Ma la mera adozione del documento non è sufficiente di per sé a tutelare l’impresa dalla responsabilità amministrativa da reato. Infatti, in una delle recenti circolari emesse dalla Guardia di Finanza (n. 83607/2012), si specifica che la società deve dimostrare di aver operato concretamente per l’attuazione del contenuto del Modello 231, predisponendo una serie di controlli e di misure atte a prevenire la commissione d’illeciti tra i propri addetti e funzionari. Si comprende bene che la sola predisposizione del Modello organizzativo non mette al riparo l’impresa, la quale è chiamata a rispondere dei reati di cui al Decreto 231 anche quando resta ignoto l’autore del fatto o questi non è imputabile.

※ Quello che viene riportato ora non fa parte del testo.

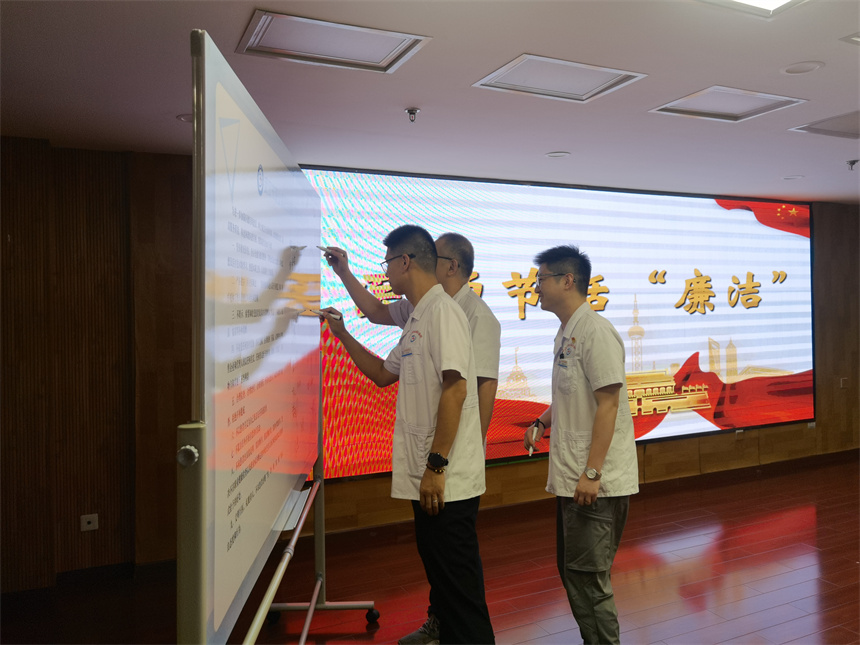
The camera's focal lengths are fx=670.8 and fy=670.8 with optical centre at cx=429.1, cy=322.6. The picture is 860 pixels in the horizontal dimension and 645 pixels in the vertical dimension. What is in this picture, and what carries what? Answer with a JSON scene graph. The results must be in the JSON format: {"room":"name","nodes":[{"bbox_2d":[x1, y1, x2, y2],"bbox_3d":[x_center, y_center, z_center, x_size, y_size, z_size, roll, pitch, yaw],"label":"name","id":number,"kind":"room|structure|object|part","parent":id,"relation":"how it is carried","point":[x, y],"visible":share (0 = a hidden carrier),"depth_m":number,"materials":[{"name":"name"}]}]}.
{"room":"event hall","nodes":[
{"label":"event hall","id":0,"kind":"room"},
{"bbox_2d":[0,144,859,592],"bbox_3d":[0.851,0.177,5.140,9.461,2.549,0.233,-1,0,-25],"label":"wall","id":1,"kind":"structure","parent":0,"point":[700,441],"depth_m":3.88,"materials":[{"name":"brown wood"}]},
{"bbox_2d":[81,513,98,531],"bbox_3d":[-1.919,1.126,3.784,0.077,0.091,0.012,-1,0,-25],"label":"wall socket","id":2,"kind":"object","parent":1,"relation":"attached to","point":[91,524],"visible":0.99,"depth_m":3.78,"materials":[{"name":"white plastic"}]},
{"bbox_2d":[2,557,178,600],"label":"baseboard","id":3,"kind":"structure","parent":1,"relation":"attached to","point":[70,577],"depth_m":3.76,"materials":[{"name":"brown wood"}]},
{"bbox_2d":[295,167,815,479],"bbox_3d":[1.367,-0.038,5.420,4.974,2.108,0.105,-1,0,-25],"label":"projection screen","id":4,"kind":"object","parent":1,"relation":"attached to","point":[567,192],"visible":0.75,"depth_m":5.35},
{"bbox_2d":[840,377,848,387],"bbox_3d":[3.879,0.564,6.268,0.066,0.110,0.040,-1,0,-25],"label":"wall socket","id":5,"kind":"object","parent":1,"relation":"attached to","point":[843,382],"visible":0.97,"depth_m":6.26,"materials":[{"name":"brown"}]},
{"bbox_2d":[0,0,859,203],"bbox_3d":[1.831,-1.127,2.275,9.256,0.113,6.265,-1,0,-25],"label":"ceiling","id":6,"kind":"structure","parent":0,"point":[716,73],"depth_m":3.02,"materials":[{"name":"white paint"}]},
{"bbox_2d":[176,113,191,122],"bbox_3d":[-1.211,-1.048,3.452,0.172,0.010,0.172,-1,0,-25],"label":"recessed light","id":7,"kind":"object","parent":6,"relation":"in","point":[186,118],"visible":0.39,"depth_m":3.42,"materials":[{"name":"white"}]},
{"bbox_2d":[237,10,430,73],"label":"ceiling light","id":8,"kind":"object","parent":6,"relation":"in","point":[376,56],"visible":0.99,"depth_m":2.53,"materials":[{"name":"white plastic"}]},
{"bbox_2d":[405,107,419,122],"bbox_3d":[-0.086,-1.036,3.358,0.074,0.057,0.074,-1,0,-25],"label":"sprinkler","id":9,"kind":"object","parent":6,"relation":"attached to","point":[410,111],"visible":0.98,"depth_m":3.35,"materials":[{"name":"silver metal"}]},
{"bbox_2d":[545,150,570,158],"bbox_3d":[0.826,-1.085,4.335,0.161,0.011,0.162,-1,0,-25],"label":"recessed light","id":10,"kind":"object","parent":6,"relation":"in","point":[556,154],"visible":0.98,"depth_m":4.32,"materials":[{"name":"white"}]},
{"bbox_2d":[472,53,645,102],"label":"ceiling light","id":11,"kind":"object","parent":6,"relation":"in","point":[588,78],"visible":0.99,"depth_m":2.97,"materials":[{"name":"white plastic"}]},
{"bbox_2d":[649,85,805,122],"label":"ceiling light","id":12,"kind":"object","parent":6,"relation":"in","point":[738,111],"visible":0.98,"depth_m":3.36,"materials":[{"name":"white plastic"}]},
{"bbox_2d":[697,0,807,16],"bbox_3d":[0.971,-1.070,1.813,0.829,0.060,0.795,-1,0,-25],"label":"ceiling light","id":13,"kind":"object","parent":6,"relation":"in","point":[775,2],"visible":0.98,"depth_m":2.24,"materials":[{"name":"white plastic"}]},
{"bbox_2d":[782,174,804,179],"bbox_3d":[2.824,-1.128,5.216,0.162,0.013,0.163,-1,0,-25],"label":"recessed light","id":14,"kind":"object","parent":6,"relation":"in","point":[789,177],"visible":0.98,"depth_m":5.20,"materials":[{"name":"white"}]},
{"bbox_2d":[781,60,823,74],"bbox_3d":[1.592,-1.088,2.868,0.163,0.013,0.165,-1,0,-25],"label":"ceiling speaker","id":15,"kind":"object","parent":6,"relation":"in","point":[811,67],"visible":0.97,"depth_m":2.86,"materials":[{"name":"white"}]},
{"bbox_2d":[789,109,859,138],"bbox_3d":[2.435,-1.116,3.712,0.606,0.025,0.562,-1,0,-25],"label":"ceiling light","id":16,"kind":"object","parent":6,"relation":"in","point":[857,123],"visible":0.99,"depth_m":3.81,"materials":[{"name":"white plastic"}]},
{"bbox_2d":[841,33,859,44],"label":"ceiling light","id":17,"kind":"object","parent":6,"relation":"in","point":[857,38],"visible":0.98,"depth_m":2.56,"materials":[{"name":"white"}]},
{"bbox_2d":[845,159,858,169],"bbox_3d":[2.936,-1.095,4.653,0.092,0.063,0.091,-1,0,-25],"label":"sprinkler","id":18,"kind":"object","parent":6,"relation":"attached to","point":[853,163],"visible":0.98,"depth_m":4.65,"materials":[{"name":"metal"}]},
{"bbox_2d":[1,452,859,644],"bbox_3d":[1.976,1.497,2.568,9.963,0.105,6.032,-1,0,-25],"label":"floor","id":19,"kind":"structure","parent":0,"point":[857,571],"depth_m":3.74,"materials":[{"name":"brown wood"}]},
{"bbox_2d":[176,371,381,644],"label":"whiteboard stand","id":20,"kind":"object","parent":19,"relation":"on","point":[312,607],"visible":0.64,"depth_m":1.59,"materials":[{"name":"metal"}]},
{"bbox_2d":[179,28,321,644],"bbox_3d":[-0.553,0.088,2.165,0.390,1.371,1.550,-1,0,-25],"label":"whiteboard","id":21,"kind":"object","parent":20,"relation":"on","point":[276,508],"visible":0.98,"depth_m":1.67,"materials":[{"name":"white"}]},
{"bbox_3d":[-0.450,0.248,1.254,0.037,0.035,0.033,0,0,0],"label":"knob","id":22,"kind":"part","parent":21,"relation":"part of","materials":[{"name":"silver metal"}]},
{"bbox_2d":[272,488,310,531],"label":"whiteboard tray","id":23,"kind":"object","parent":21,"relation":"attached to","point":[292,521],"visible":0.57,"depth_m":2.62,"materials":[{"name":"white metal"}]},
{"bbox_2d":[322,225,493,644],"bbox_3d":[-0.090,0.560,2.841,0.785,1.825,0.494,0,1,44],"label":"man","id":24,"kind":"object","parent":19,"relation":"on","point":[435,439],"visible":0.98,"depth_m":2.63},
{"bbox_2d":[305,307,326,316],"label":"marker","id":25,"kind":"object","parent":24,"relation":"in","point":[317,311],"visible":0.9,"depth_m":3.07,"materials":[{"name":"white"}]},
{"bbox_2d":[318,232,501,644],"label":"person","id":26,"kind":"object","parent":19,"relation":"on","point":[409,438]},
{"bbox_2d":[316,244,334,253],"bbox_3d":[-0.499,-0.353,3.256,0.098,0.030,0.088,-1,0,-43],"label":"marker","id":27,"kind":"object","parent":26,"relation":"in","point":[321,248],"visible":0.75,"depth_m":3.23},
{"bbox_2d":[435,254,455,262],"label":"eyeglasses","id":28,"kind":"object","parent":26,"relation":"on","point":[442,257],"visible":0.58,"depth_m":3.18,"materials":[{"name":"plastic"}]},
{"bbox_2d":[525,247,637,644],"bbox_3d":[0.664,0.585,2.937,0.467,1.736,0.646,-1,0,-14],"label":"man","id":29,"kind":"object","parent":19,"relation":"on","point":[597,414],"visible":0.99,"depth_m":2.75},
{"bbox_2d":[527,440,534,455],"bbox_3d":[0.478,0.587,3.153,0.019,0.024,0.148,0,0,5],"label":"pen","id":30,"kind":"object","parent":29,"relation":"in","point":[531,448],"visible":0.88,"depth_m":3.11,"materials":[{"name":"white"}]}
]}

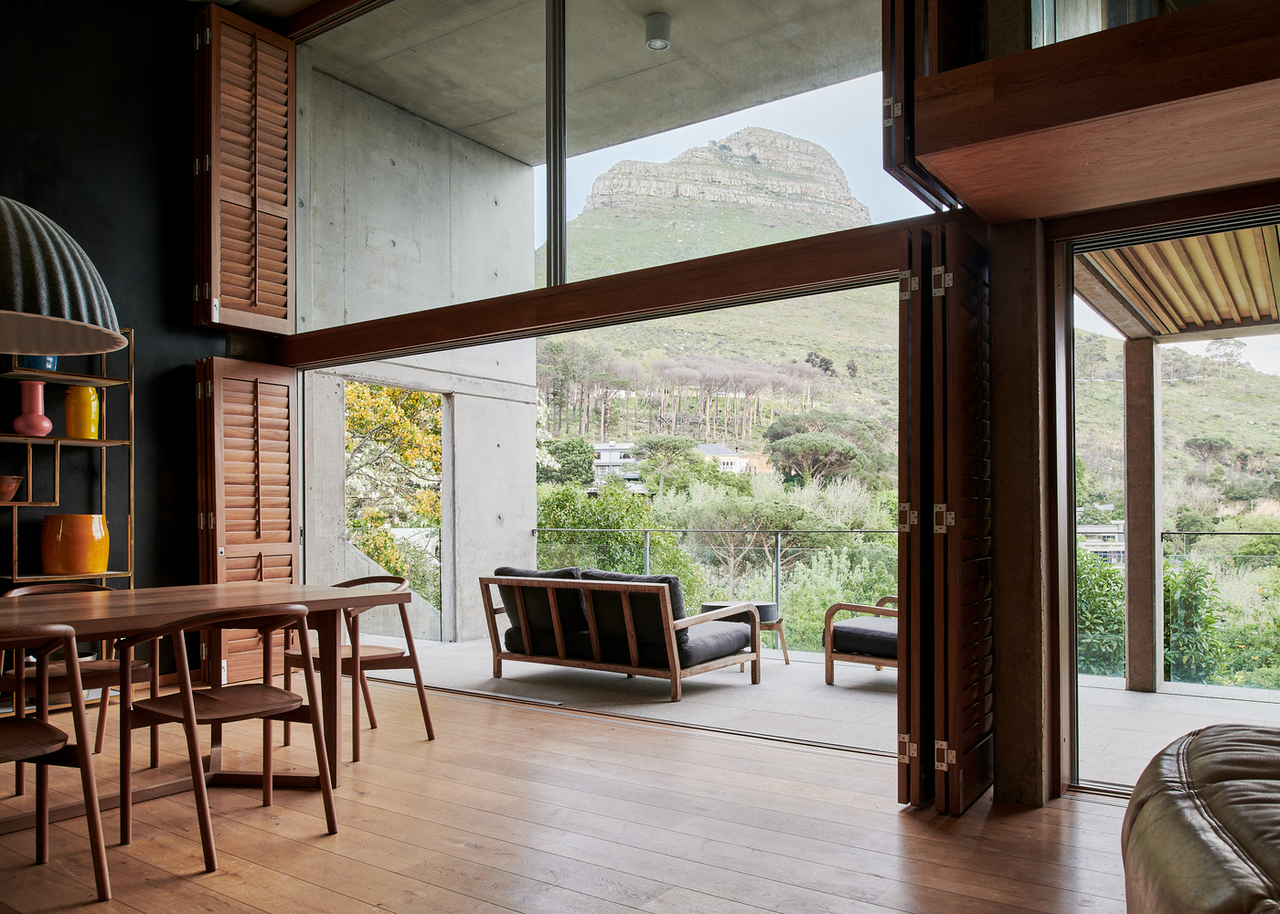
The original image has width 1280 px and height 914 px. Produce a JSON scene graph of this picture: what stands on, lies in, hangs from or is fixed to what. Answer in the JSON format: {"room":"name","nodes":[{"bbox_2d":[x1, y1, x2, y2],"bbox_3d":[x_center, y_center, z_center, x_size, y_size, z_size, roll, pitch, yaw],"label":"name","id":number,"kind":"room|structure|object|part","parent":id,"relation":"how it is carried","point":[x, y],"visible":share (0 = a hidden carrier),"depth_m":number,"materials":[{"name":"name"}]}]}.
{"room":"dining room","nodes":[
{"label":"dining room","id":0,"kind":"room"},
{"bbox_2d":[0,195,128,354],"bbox_3d":[-1.975,-1.187,2.765,0.773,1.595,0.765,-1,-2,35],"label":"pendant lamp","id":1,"kind":"object","parent":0,"point":[4,312],"visible":1,"depth_m":2.68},
{"bbox_2d":[0,0,247,682],"bbox_3d":[-4.233,-0.906,3.481,0.205,4.332,5.978,-1,-2,35],"label":"dark wall","id":2,"kind":"structure","parent":0,"point":[158,336],"depth_m":5.20,"materials":[{"name":"black paint"}]},
{"bbox_2d":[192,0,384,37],"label":"ceiling","id":3,"kind":"structure","parent":0,"point":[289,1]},
{"bbox_2d":[298,58,540,644],"bbox_3d":[-1.899,-0.626,7.599,0.427,4.770,2.523,-1,-2,35],"label":"concrete wall","id":4,"kind":"structure","parent":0,"point":[527,468],"depth_m":7.58,"materials":[{"name":"grey concrete"}]},
{"bbox_2d":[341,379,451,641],"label":"doorway","id":5,"kind":"object","parent":4,"relation":"in","point":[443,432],"visible":0.48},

Dalla lettera della predetta circolare emerge un’interpretazione estensiva della responsabilità individuata dal Decreto 231. L’azienda risponde, infatti, anche nel caso in cui non abbia opportunamente vigilato al fine di impedire la commissione dei reati previsti dalla norma (responsabilità di tipo omissivo). Solo nel momento in cui la società riesce a provare di aver attivato concretamente tutte le misure idonee e i controlli necessari allo scopo predetto, può vedersi esonerata dal rispondere del fatto delittuoso commesso. Questi meccanismi di esenzione trovano attuazione, poi, all’interno del contesto processuale, quando il giudice procede all’accertamento concreto delle responsabilità.

Di fatto la predisposizione del Modello organizzativo è solo il primo passo che la norma richiede all’azienda di fare sul cammino della prevenzione dei fatti di reato. Ad essa deve seguire necessariamente un’efficace applicazione di tutte le procedure previste dal Modello 231 a cui deve aggiungersi un aggiornamento costante del documento considerando le eventuali riforme legislative intervenute e le trasformazioni che nel frattempo possono subire le attività e la struttura dell’impresa. L’efficacia preventiva del Modello di gestione deve essere dimostrata mediante la sua attuazione concreta. Pertanto il contenuto del Modello di gestione adottato deve essere oggetto di un processo formativo all’interno dell’azienda in modo da essere chiaro a tutti gli addetti e ai funzionari. Infine l’ente deve attribuire ad un organismo preposto il compito di vigilare costantemente sull’operato dei soggetti aziendali. Si può quindi affermare che, nell’intento della legislazione vigente, l’esenzione di responsabilità dell’impresa si può configurare solo quando è dimostrato il suo impegno effettivo a prevenire la commissione dei reati previsti dalla normativa 231. Il legislatore non chiede all’azienda di eliminare il rischio di commissione di reati, ma di attivarsi per ridurlo fortemente.